Девчонка ничего не поняла, расплакалась. Раньше она, пожалуй, вволю поломалась бы, заставила уговаривать, стребовала вечером на кугиклах сыграть… Теперь за ослушание были обещаны колотушки, да чувствовалось – не для словца. Кобоха ему попробовала перечить…
Ворон не видел и не слышал, как утешали Сулёнку. На ходу гоняя сбивалкой, он во весь дух мчался прочь. К подвальным лестницам, к сиротскому закутку под каменным косоуром.
На полпути он спохватился светильничка. Возвращаться не было времени.
«Ощупью обойдусь… А нет, дверку распахну!»
В чулане горела маленькая лампа. После Ворон узнал, как Надейка плакала и целовала руки Кобохе, норовившей сберегать жир. Покамест он лишь увидел, что девушка вправду жила… хотя едва. Её совсем не угадать было под одеялом, скулы так и торчали, закрытые глаза потонули в тёмных кругах.
– Надейка!
Она прижимала к щеке подаренные кугиклы. На руке тоже знать было каждую косточку. Губы что-то шептали.
– Надейка, это я, Ворон!
Надейка не отозвалась.
На короткий миг дикомыт едва не поддался отчаянию. Какой прок от чудесного снадобья, если оно уже опоздало?

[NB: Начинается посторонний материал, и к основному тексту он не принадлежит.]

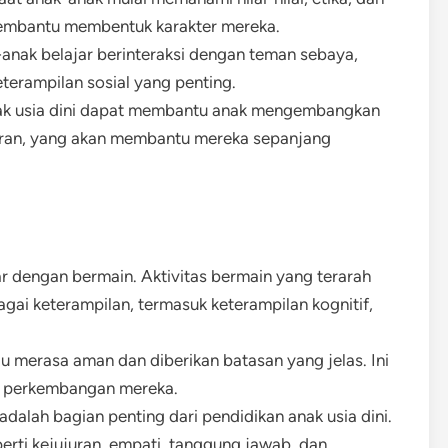
 membantu membentuk karakter mereka.
-anak belajar berinteraksi dengan teman sebaya,
erampilan sosial yang penting.
nak usia dini dapat membantu anak mengembangkan
jaran, yang akan membantu mereka sepanjang
ar dengan bermain. Aktivitas bermain yang terarah
 keterampilan, termasuk keterampilan kognitif,
lu merasa aman dan diberikan batasan yang jelas. Ini
 perkembangan mereka.
 adalah bagian penting dari pendidikan anak usia dini.
perti kejujuran, empati, tanggung jawab, dan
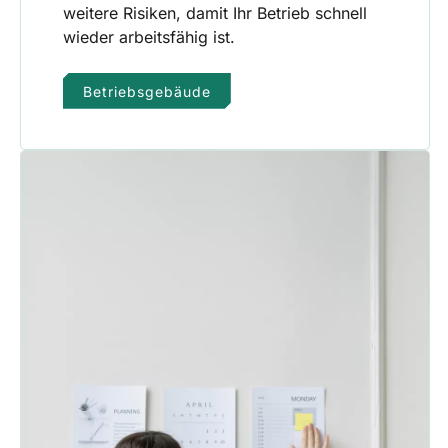
weitere Risiken, damit Ihr Betrieb schnell
wieder arbeitsfähig ist.
Betriebsgebäude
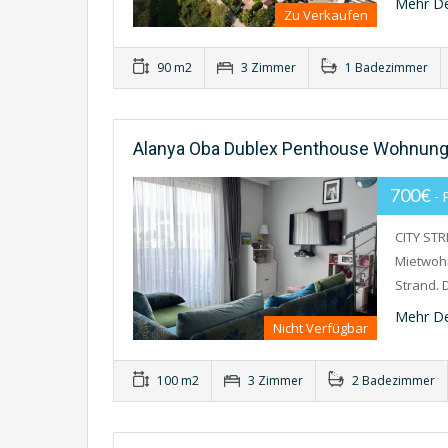
Mehr De
Zu Verkaufen
90 m2
3 Zimmer
1 Badezimmer
Alanya Oba Dublex Penthouse Wohnung
700€
-
CITY ST
Mietwohn
Strand. 
Mehr De
Nicht Verfügbar
100 m2
3 Zimmer
2 Badezimmer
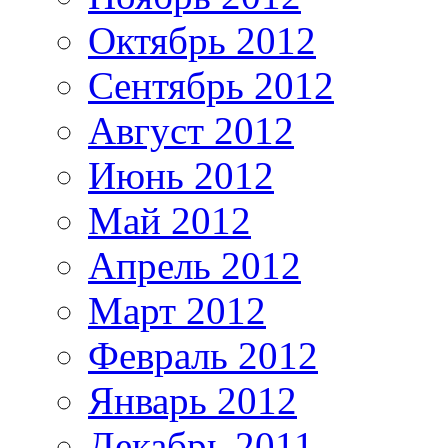
Октябрь 2012
Сентябрь 2012
Август 2012
Июнь 2012
Май 2012
Апрель 2012
Март 2012
Февраль 2012
Январь 2012
Декабрь 2011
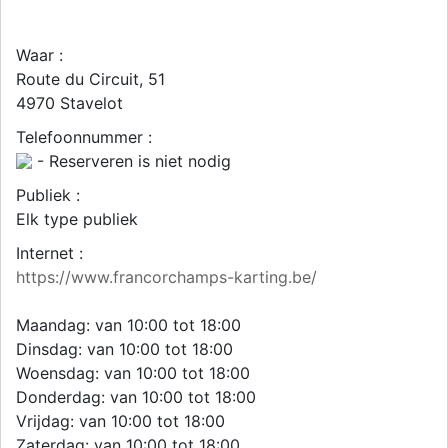
Waar :
Route du Circuit, 51
4970
Stavelot
Telefoonnummer :
- Reserveren is niet nodig
Publiek :
Elk type publiek
Internet :
https://www.francorchamps-karting.be/
Maandag: van 10:00 tot 18:00
Dinsdag: van 10:00 tot 18:00
Woensdag: van 10:00 tot 18:00
Donderdag: van 10:00 tot 18:00
Vrijdag: van 10:00 tot 18:00
Zaterdag: van 10:00 tot 18:00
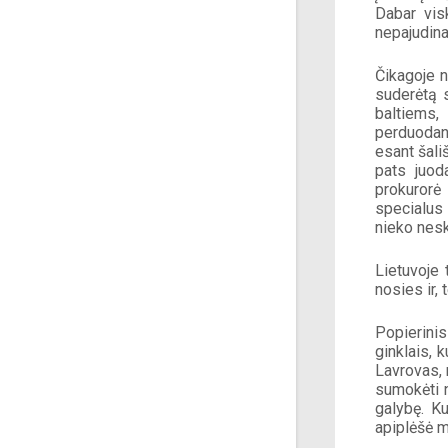
Dabar visk
nepajudin
Čikagoje 
suderėtą s
baltiems, 
perduodan
esant šali
pats juod
prokurorė 
specialus 
nieko nesk
Lietuvoje 
nosies ir, 
Popierinis
ginklais, 
Lavrovas, 
sumokėti n
galybę. Ku
apiplėšė m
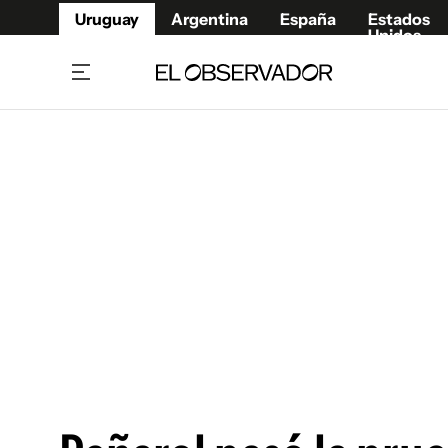
Uruguay
Argentina
España
Estados
Unidos
Home
Juegos 
Referí
Rugby
Fútbol
Básque
Mundial 2026
Tenis
Resultados Deportivos
Runnin
Fútbol internacional
Polidep
Copa Libertadores
Motor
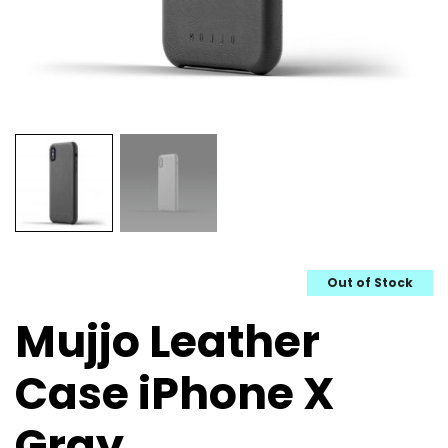
Out of Stock
Mujjo Leather
Case iPhone X
Gray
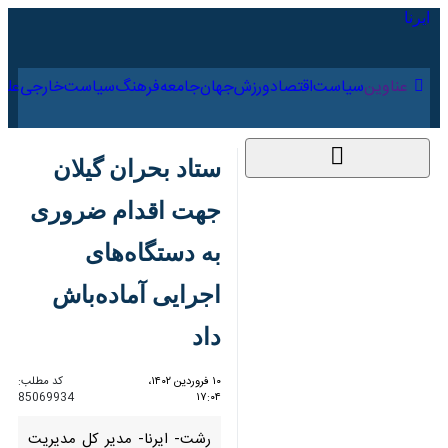
۱۵ مرداد ۱۴۰۵
عناوین‌
سیاست
اقتصاد
ورزش
جهان
جامعه
فرهنگ
سیا
ستاد بحران گیلان
جهت اقدام ضروری به
دستگاه‌های اجرایی
آماده‌باش داد
۱۰ فروردین ۱۴۰۲،
کد مطلب:
85069934
۱۷:۰۴
رشت- ایرنا- مدیر کل مدیریت
بحران استانداری گیلان با بیان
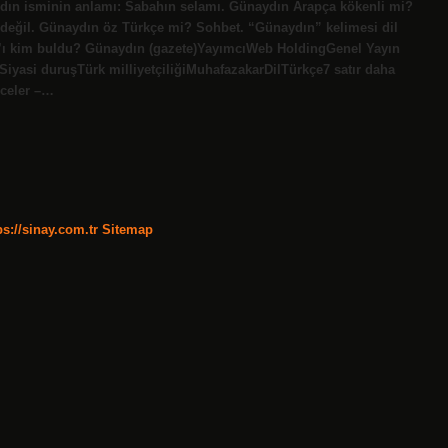
ydın isminin anlamı: Sabahın selamı. Günaydın Arapça kökenli mi?
j değil. Günaydın öz Türkçe mi? Sohbet. “Günaydın” kelimesi dil
n’ı kim buldu? Günaydın (gazete)YayımcıWeb HoldingGenel Yayın
yasi duruşTürk milliyetçiliğiMuhafazakarDilTürkçe7 satır daha
eceler –…
ps://sinay.com.tr
Sitemap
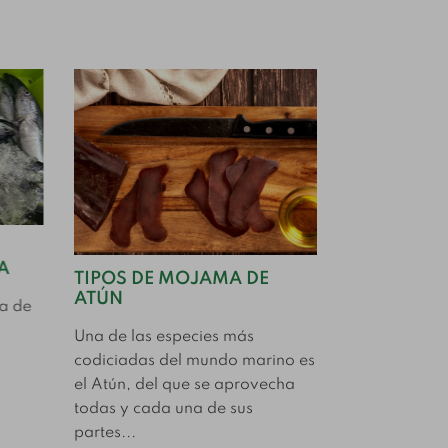
CÓMO CON
MOJAMA U
A
TIPOS DE MOJAMA DE
ABIERTA
ATÚN
a de
La mojama, u
Una de las especies más
delicado y s
codiciadas del mundo marino es
partir de lom
el Atún, del que se aprovecha
en sal marina,
todas y cada una de sus
Leer Más
partes...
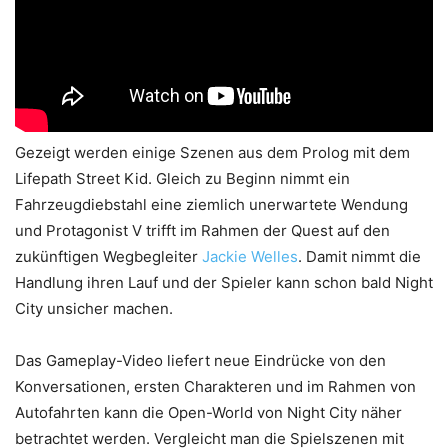
Gezeigt werden einige Szenen aus dem Prolog mit dem
Lifepath Street Kid. Gleich zu Beginn nimmt ein
Fahrzeugdiebstahl eine ziemlich unerwartete Wendung
und Protagonist V trifft im Rahmen der Quest auf den
zukünftigen Wegbegleiter
Jackie Welles
. Damit nimmt die
Handlung ihren Lauf und der Spieler kann schon bald Night
City unsicher machen.
Das Gameplay-Video liefert neue Eindrücke von den
Konversationen, ersten Charakteren und im Rahmen von
Autofahrten kann die Open-World von Night City näher
betrachtet werden. Vergleicht man die Spielszenen mit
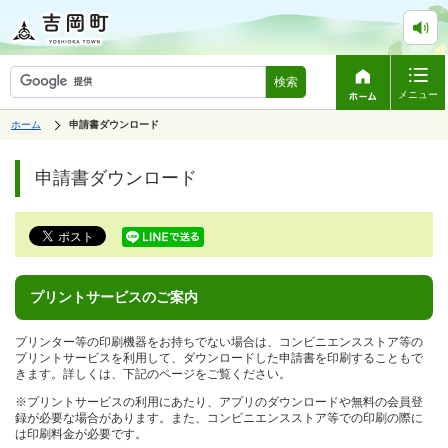
検索
メニュー
表
ホーム
の
申請書ダウンロード
示
中
で
ペ
の
す。
ペ
ー
申請書ダウンロード
ー
ジ
ジ
は、
の
本
文
で
す。
プリントサービスのご案内
プリンター等の印刷機器をお持ちでない場合は、コンビニエンスストア等の
プリントサービスを利用して、ダウンロードした申請書を印刷することもで
きます。詳しくは、下記のページをご覧ください。
※プリントサービスの利用にあたり、アプリのダウンロードや無料の会員登
録が必要な場合があります。また、コンビニエンスストア等での印刷の際に
は印刷料金が必要です。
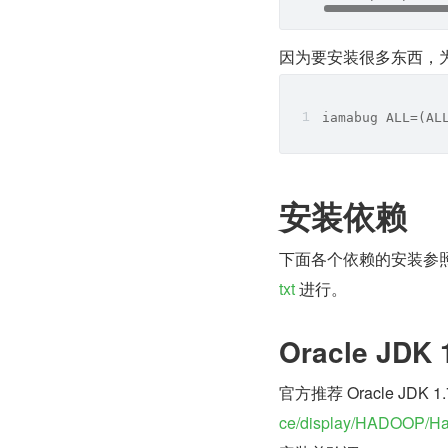
因为要安装很多东西，为了
iamabug ALL=(AL
安装依赖
下面各个依赖的安装参照
txt
 进行。
Oracle JDK 
官方推荐 Oracle JD
ce/display/HADOOP/Ha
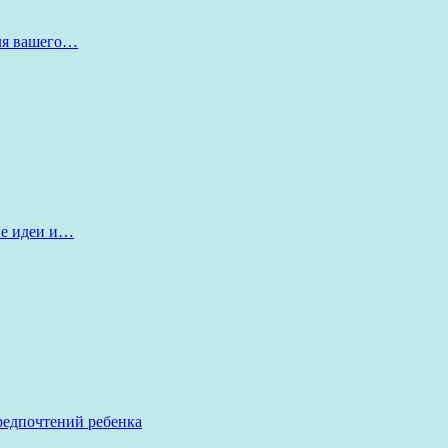
для вашего…
ые идеи и…
редпочтений ребенка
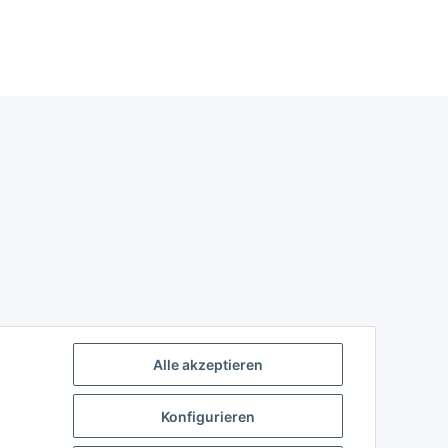
Alle akzeptieren
Konfigurieren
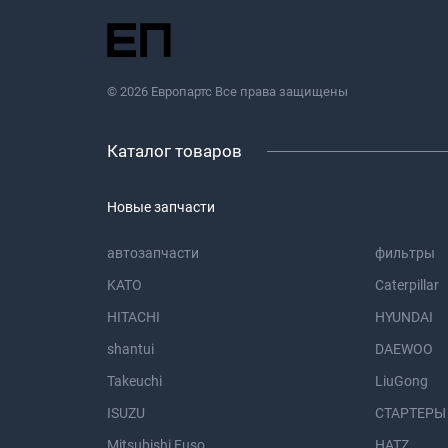
© 2026 Европартс Все права защищены
Каталог товаров
Новые запчасти
автозапчасти
фильтры
KATO
Caterpillar
HITACHI
HYUNDAI
shantui
DAEWOO
Takeuchi
LiuGong
ISUZU
СТАРТЕРЫ
Mitsubishi Fuso
HATZ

Упрямая челюсть тут же выкатилась вперёд.
«Нет у нас такой веры – голову склонять, если беда!..»
Припав на колени, он живо завернул на девушке одеяло, потом – широкую, давным-давно не стиранную рубаху. Вместо повязки обваренные места прикрывала серая тряпка, заскорузлая по краям. От неё разило тухлятиной. Люто досадуя, что не усадил Кобоху над жаром, Ворон наудачу потянул тряпку за уголок. Чёрствая тканина отстала на удивление легко, потекла мутная сукровица. Надейка перестала бормотать, ахнула, зашевелилась. Ворон сжал зубы, вовсе сдёрнул лоскут. Увидел треугольник тёмных завитков, а выше и ниже – пятна ожогов. Багрово-чёрные, воспалённые, страшные.
– Ты… ты что!..
Надейка пыталась его оттолкнуть, беспомощно хваталась то за рубашку, то за одеяло. Неистребимый девичий стыд сотворил чудо, вернул душу из липкого бредового небытия.
– Тихо ты!
Ворон свободной рукой поймал оба её запястья. Ему уже чудились снаружи шаги: это учитель, сказавший «Не потерплю!», прислал за ним Лихаря с Беримёдом. Сейчас дверка за спиной распахнётся и…
Какое пёрышко!.. Боясь не успеть, Ворон зачерпнул целебную пену, стал прямо пятернёй размазывать по ожогам. Пена была скользкой и липкой одновременно, там, где проходила рука, начинала подсыхать блестящая прозрачная плёнка.
Надейка больше не противилась, лишь смотрела недоумевая, смаргивала слёзы с ресниц. Ворон мазал быстро и осторожно, снова и снова. Наконец выпустил девушку.